We have a lot of training here in our university on how to intelligently and responsibly make the decisions that go into map construction. Sometimes people want something that we believe, based on this training, is a bad idea. What to do? To rely on our expertise and convince them that we know better seems overly authoritarian, but at the same time, knowledge has to count for something. Do we have a right, or a responsibility, to try and tell people they’re doing things “wrong”? And, anyway, often they’re paying us — shouldn’t we just do what they say? Isn’t that really just our contributing to what we ourselves see as a problem? This problem has been around a lot longer than the Internet, to be sure.

As Tim pointed out, there are a lot of bad mashups out there. There are a lot of maps, as well, which are done in Flash because it looks cool, when a static map could have done just as well (and been viewable on the new iPad, which can be yours for only $499 — which is more than the per capita annual GDP of 20 countries). And sometimes they were designed by people messing around in their off hours with no training, which is great to see happening. Other times, they were put together by trained designers who would be afraid to own up to them in the company of other designers, having been bound by client demands to do something that the designer considers needless and/or embarrassingly bad. Think about that situation, and the meaning of that sense of embarrassment. I’ve certainly done projects that I did not want my name anywhere near. I felt like I’d done something wrong, putting together such dross, even though it was what people wanted.

Education is probably the best way to get at so much of this. If we want to raise the overall quality of the products that people want and are making, they need to know more. Cartography 2.0 helps approach that need, though Tanya (of the Cart Lab) and I have been talking about how to bring more basic 370-level stuff to everyone in a web format. I imagine there are a lot of amateur mappers out there who would like to know. Perhaps I will talk about that in a future post. Except I think I keep drifting farther from the focus of the class and its blog.

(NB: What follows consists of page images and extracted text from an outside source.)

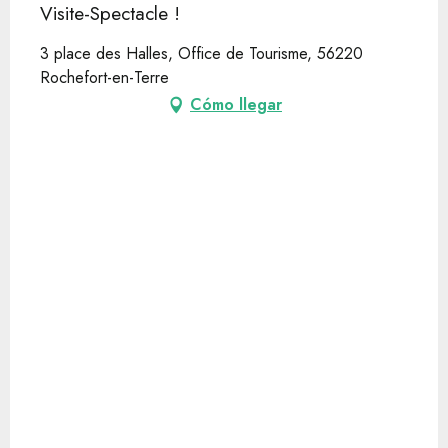
Visite-Spectacle !
3 place des Halles, Office de Tourisme, 56220
Rochefort-en-Terre
Cómo llegar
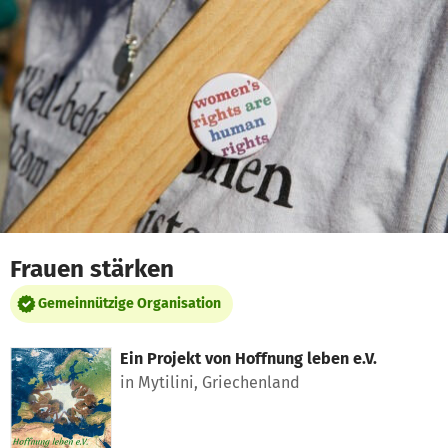
Zum Hauptinhalt springen
Erklärung zur Barrierefreiheit anzeigen
Frauen stärken
Gemeinnützige Organisation
Ein Projekt von
Hoffnung leben e.V.
in Mytilini, Griechenland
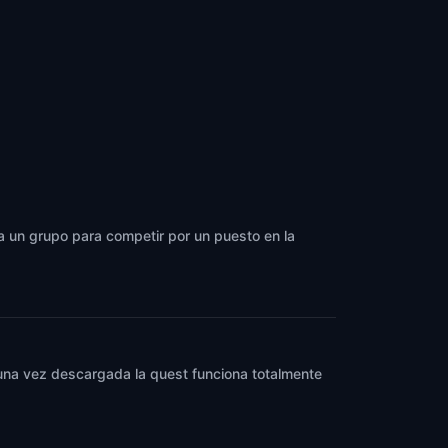
 a un grupo para competir por un puesto en la
y una vez descargada la quest funciona totalmente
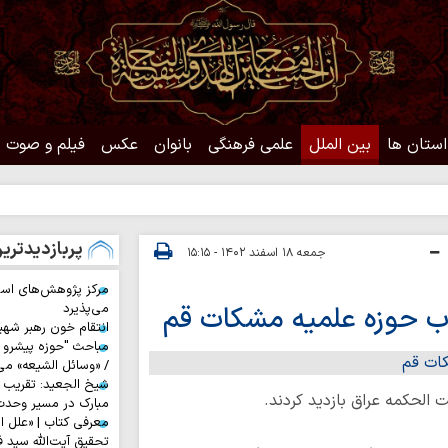
استان ها
بین الملل
علمی فرهنگی
بانوان
عکس
فیلم و صوت
حدیث
پربازدیدتری
جمعه ۱۸ اسفند ۱۴۰۲ - ۱۵:۱۵
مرکز پژوهش‌های اس
اب حوزه علمیه مشکات قم
می‌پذیرد
انتقام خون رهبر شهی
مباحث "حوزه پیشرو و
/ «وسائل الشیعه» می
شیخ الجعید: تقریب س
 الحکمه عراق بازدید کردند.
مبارک در مسیر وحد
معرفی کتاب | «علل ا
تحقیق آیت‌الله سید ف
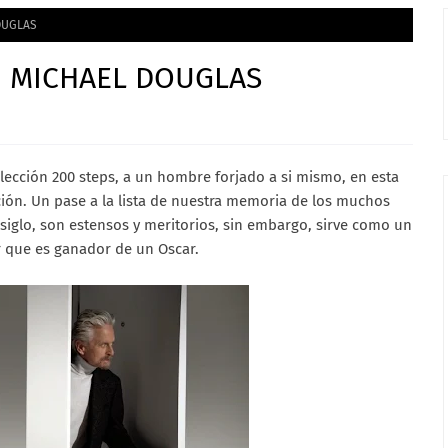
OUGLAS
H MICHAEL DOUGLAS
lección 200 steps, a un hombre forjado a si mismo, en esta
ón. Un pase a la lista de nuestra memoria de los muchos
siglo, son estensos y meritorios, sin embargo, sirve como un
r que es ganador de un Oscar.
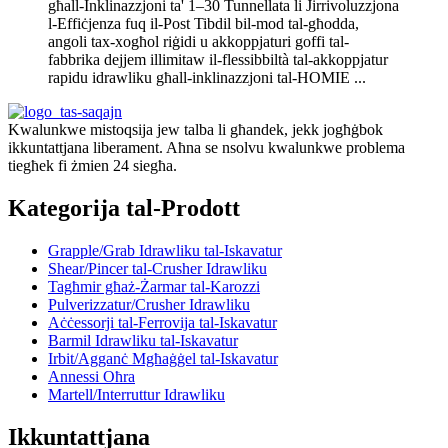
għall-Inklinazzjoni ta' 1–30 Tunnellata li Jirrivoluzzjona
l-Effiċjenza fuq il-Post Tibdil bil-mod tal-għodda,
angoli tax-xogħol riġidi u akkoppjaturi goffi tal-
fabbrika dejjem illimitaw il-flessibbiltà tal-akkoppjatur
rapidu idrawliku għall-inklinazzjoni tal-HOMIE ...
Kwalunkwe mistoqsija jew talba li għandek, jekk jogħġbok
ikkuntattjana liberament. Aħna se nsolvu kwalunkwe problema
tiegħek fi żmien 24 siegħa.
Kategorija tal-Prodott
Grapple/Grab Idrawliku tal-Iskavatur
Shear/Pincer tal-Crusher Idrawliku
Tagħmir għaż-Żarmar tal-Karozzi
Pulverizzatur/Crusher Idrawliku
Aċċessorji tal-Ferrovija tal-Iskavatur
Barmil Idrawliku tal-Iskavatur
Irbit/Agganċ Mgħaġġel tal-Iskavatur
Annessi Oħra
Martell/Interruttur Idrawliku
Ikkuntattjana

Sorry, this seems to have wandered a bit, and I am not entire sure how I transitioned from short attention spans to map education, but there it is.

*As all of us are doubtless aware, cartographers have quite a lot of power over shaping how people view the world, rightly or not. One of the things I’ve been trying to bring up to my students here and there, in 370, is the fact that a lot of people out there are going to take their maps at face value. I’m hoping that some of them, at least, will think about the power they wield and do so responsibly.



  1. Is your post a recursive joke? It’s a meandering essay about the lack of attention spans. Ironic. Purposefully ironic?

    One actual comment: In my sociology research methods course last semester, I posited the idea that academics write differently (for journals and academic books, I’m not even thinking about popular publications) because of the index and searching available through online databases. We (i.e. academics) write titles and abstracts that are easier to search, easier to tag, but maybe less fun to actually read. I was bemoaning the current state of academic literature, when the professor cut me off and said that a lot of academics still receive paper journals and browse them cover to cover. (What !?) Since this was an esteemed academic, I just sat there with a hurt puppy-dog look on my face. I still think she was wrong, but who knows? I think the attention span of academics has dropped off dramatically, and we really to a great deal on the accuracy of computerized literature searches to help us in the writing process.

    Any counter points out there?

    Comment by mattmoehr — February 8, 2010 @ 3:50 pm

  2. I imagine some of them read them, but I’d like to see some hard numbers on that. It’s really too bad — you gain so much knowledge by finding things you aren’t necessarily looking for. Though it does slow the process down. Maybe that’s what’s really going on. We have so much we’re expected to do nowadays, we don’t have the chance to read anything.

    Not purposeful irony, probably,, so much as an unfocused thought process brought on by spending too much time on the web.

    Also, I’m still waiting for a comment that simply says TLDR.